Au moment d’écrire ces lignes, cette phrase extraite de la conférence de presse donnée par le ministre d’État Paul Vanden Boeynants après son rocambolesque enlèvement m’est revenue en mémoire. Pourquoi? Parce que parfois, face aux échecs des traitements, on se met à penser à la mort.

Bon, ne nous voilons pas la face, ce n’est pas le genre de la maison. La mort, on y pense dès l’annonce du premier diagnostic. Enfin, moi j’y ai pensé. Il faut dire aussi qu’avec mon cancer colorectal au stade IV et des chances de survie à 5 ans d’à peine 30%, c’est difficile de rester optimiste. Et quand je ne pensais pas à la mort, c’était la perspective des conséquences d’une chirurgie qui pouvait me contraindre, si la tumeur était trop mal placée, à vivre le reste de ma vie avec une iléostomie. « Y a de la joie, bonjour bonjour les hirondelles », comme disait le pédophile chantant. Je te rassure, ma soeur ou mon frère en cancer, ça ne dure pas. Tu finis par reprendre tes esprits, t’accrocher et te focaliser sur la survie. Comme j’ai l’habitude de dire quand on me demande si je tiens le coup: « de toute manière, y a pas vraiment d’autre choix hein: c’est m’accrocher ou bien m’asseoir et pleurer en attendant la mort. »

Changement de perspective

Le choix est toujours le même. Mais je t’avoue que j’y pense un peu plus, à la mort. C’est le triste privilège des êtres qui se savent condamnés, mais aussi de celles et ceux qui s’accrochent, de traitement infructueux en traitement infructueux. Tu l’auras compris, c’est mon cas. On ne va pas entrer dans les détails, mais en gros, la récidive frappe depuis un an, et les métastases ont décidé de s’accrocher de leurs petites pattes et de résister à la chimio qu’on leur balance sans pitié. Il y a deux mois, quand j’ai appris que le traitement de départ n’avait aucun effet, j’ai surtout flippé à l’idée de devenir un patient chronique. Aujourd’hui, j’ai appris que la deuxième ligne de traitement qu’on a tentée (avec des vrais sels de platine dedans, un délice pour les terminaisons nerveuses) ne semble guère avoir d’effets. Et là, changement de perspective. Ce n’est plus la chronicité qui m’inquiète, c’est plutôt de voir les traitements échouer les uns après les autres jusqu’à ce qu’on soit à court d’options.

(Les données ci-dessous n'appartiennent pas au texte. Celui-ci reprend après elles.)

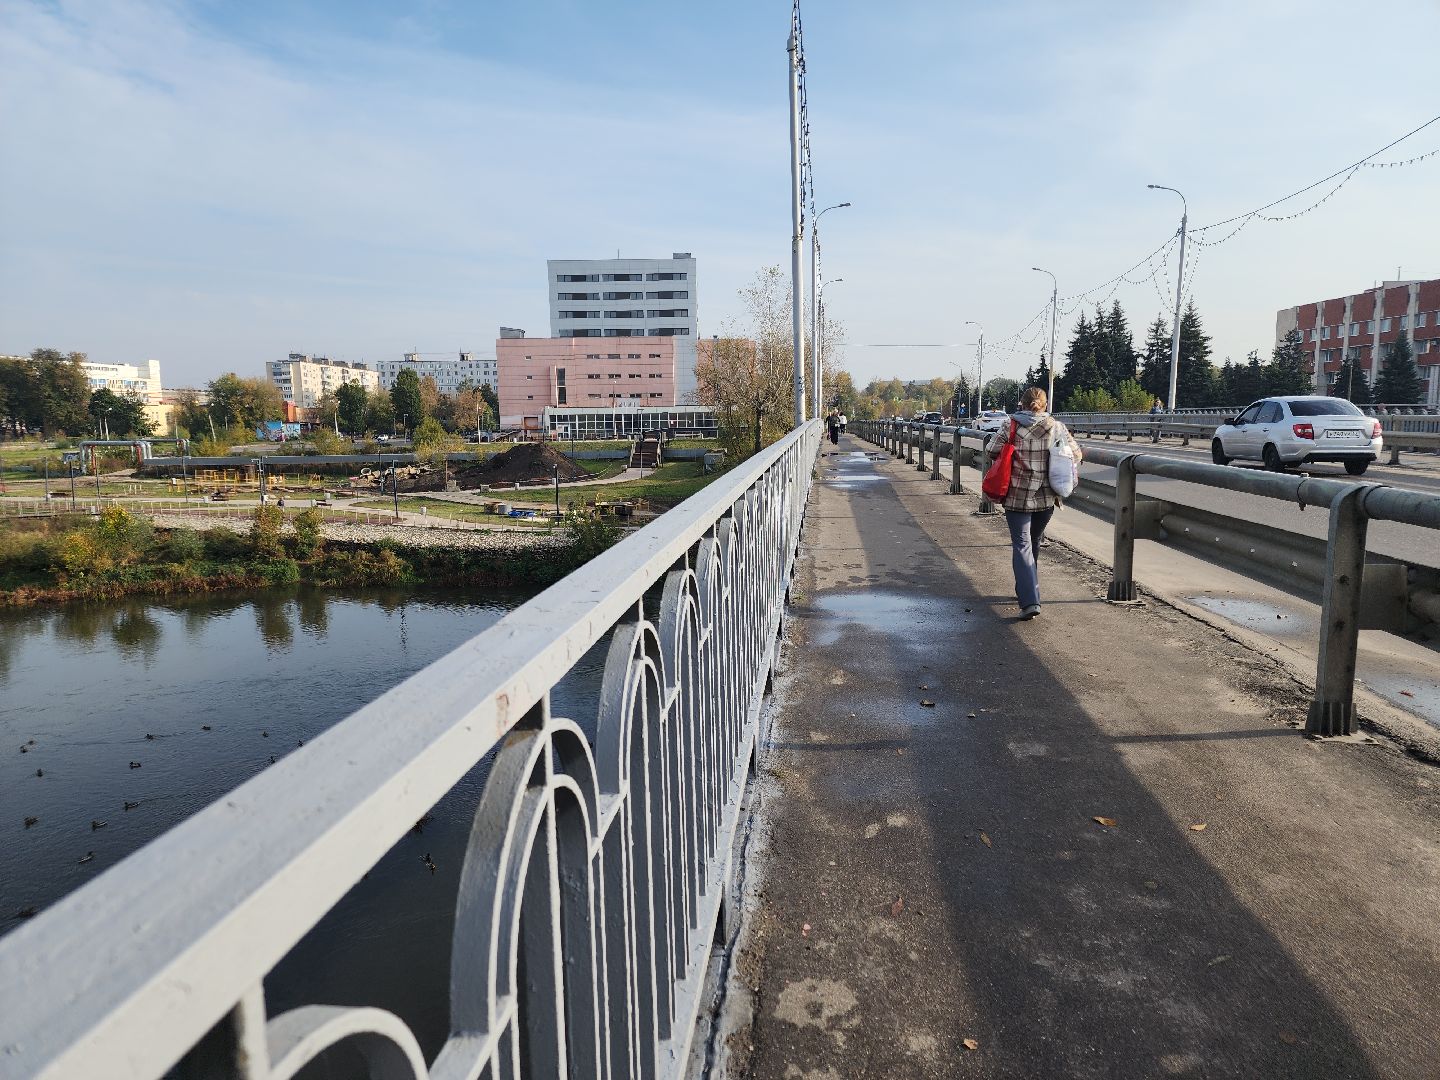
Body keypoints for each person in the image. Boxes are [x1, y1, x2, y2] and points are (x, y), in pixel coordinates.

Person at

Bon, en fait, on n’est jamais vraiment tout à fait à court d’options. Comme me disait mon oncologue, « au pire, il restera toujours les études cliniques ». Soyons clairs, quand on en est à ce stade, c’est que c’est la merde. Les études cliniques, quand il s’agit de tester de nouveaux médocs, on fait ça sur les patients qui ont de toute manière acheté leur aller simple pour la morgue. Si le nouveau médoc fonctionne, c’est top, ils sont sauvés. Et s’il ne fonctionne pas, ben de toute manière ils étaient censés y passer. Bref, les études cliniques, c’est pas le stade le plus réjouissant. Tu me diras, je n’en suis pas encore là.

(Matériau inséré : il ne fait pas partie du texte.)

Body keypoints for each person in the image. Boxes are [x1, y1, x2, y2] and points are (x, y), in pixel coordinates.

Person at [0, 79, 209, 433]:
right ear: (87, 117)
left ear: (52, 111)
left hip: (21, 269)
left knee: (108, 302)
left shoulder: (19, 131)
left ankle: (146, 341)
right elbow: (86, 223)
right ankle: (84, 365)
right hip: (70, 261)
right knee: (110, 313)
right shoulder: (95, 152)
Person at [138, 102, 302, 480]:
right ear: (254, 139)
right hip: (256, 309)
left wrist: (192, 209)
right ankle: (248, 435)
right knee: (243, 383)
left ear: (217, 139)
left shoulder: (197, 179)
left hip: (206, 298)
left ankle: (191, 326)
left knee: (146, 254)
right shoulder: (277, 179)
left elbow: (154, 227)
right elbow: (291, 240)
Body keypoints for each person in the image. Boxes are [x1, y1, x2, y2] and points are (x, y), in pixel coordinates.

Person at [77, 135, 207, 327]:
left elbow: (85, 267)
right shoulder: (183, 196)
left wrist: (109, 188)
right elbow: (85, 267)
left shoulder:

OK, mais où tu veux en venir?

Je viens de me poser la même question. Je crois que ce que je voulais dire, aux malades comme aux proches, c’est que c’est normal. C’est logique, face à un flux continu de mauvaises nouvelles, de te dire que tu vas y rester. Ce serait du déni que de ne pas imaginer ne fût-ce qu’un moment que oui, la Faucheuse commence à aiguiser sa lame. Si ce genre de réflexion s’empare de toi, ne la combats pas, ça ne sert à rien. Accepte que c’est un sentiment normal, naturel, et que tu ne peux pas être un surhomme (ou une surfemme) H24, comme disent les millennials (pour les GenX comme moi, ça veut dire 24 heures sur 24, 7 jours sur 7). C’est normal, c’est humain, et puis, ça va passer.

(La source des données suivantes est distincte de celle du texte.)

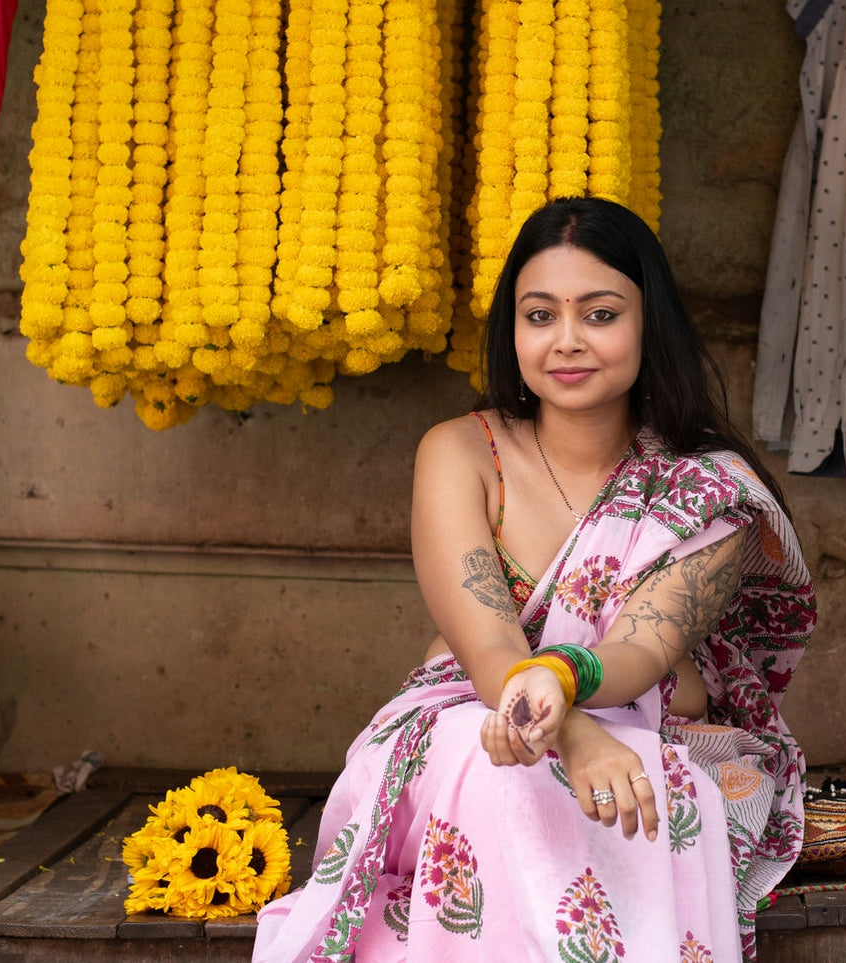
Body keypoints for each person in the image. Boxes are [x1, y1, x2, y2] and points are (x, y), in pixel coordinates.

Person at [252, 196, 817, 962]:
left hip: (646, 729)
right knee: (492, 765)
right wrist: (569, 730)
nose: (567, 341)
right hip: (471, 721)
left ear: (651, 324)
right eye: (539, 315)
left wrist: (565, 679)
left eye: (600, 313)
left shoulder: (704, 487)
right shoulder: (461, 453)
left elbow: (641, 653)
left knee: (637, 779)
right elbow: (486, 644)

À un moment, l’instinct de survie reprend la main. Tu recommences à espérer, à t’accrocher, à faire ce qu’il faut pour tenir, à espérer. Là, au moment où j’écris ces lignes, je n’y suis pas encore. Mais ça viendra, parce que la vie est belle. Et que savoir qu’on va mourir, que ce soit dans 6 mois ou dans 60 ans, nous ramène à la conscience de l’importance de profiter chaque jour de ce que la vie nous offre.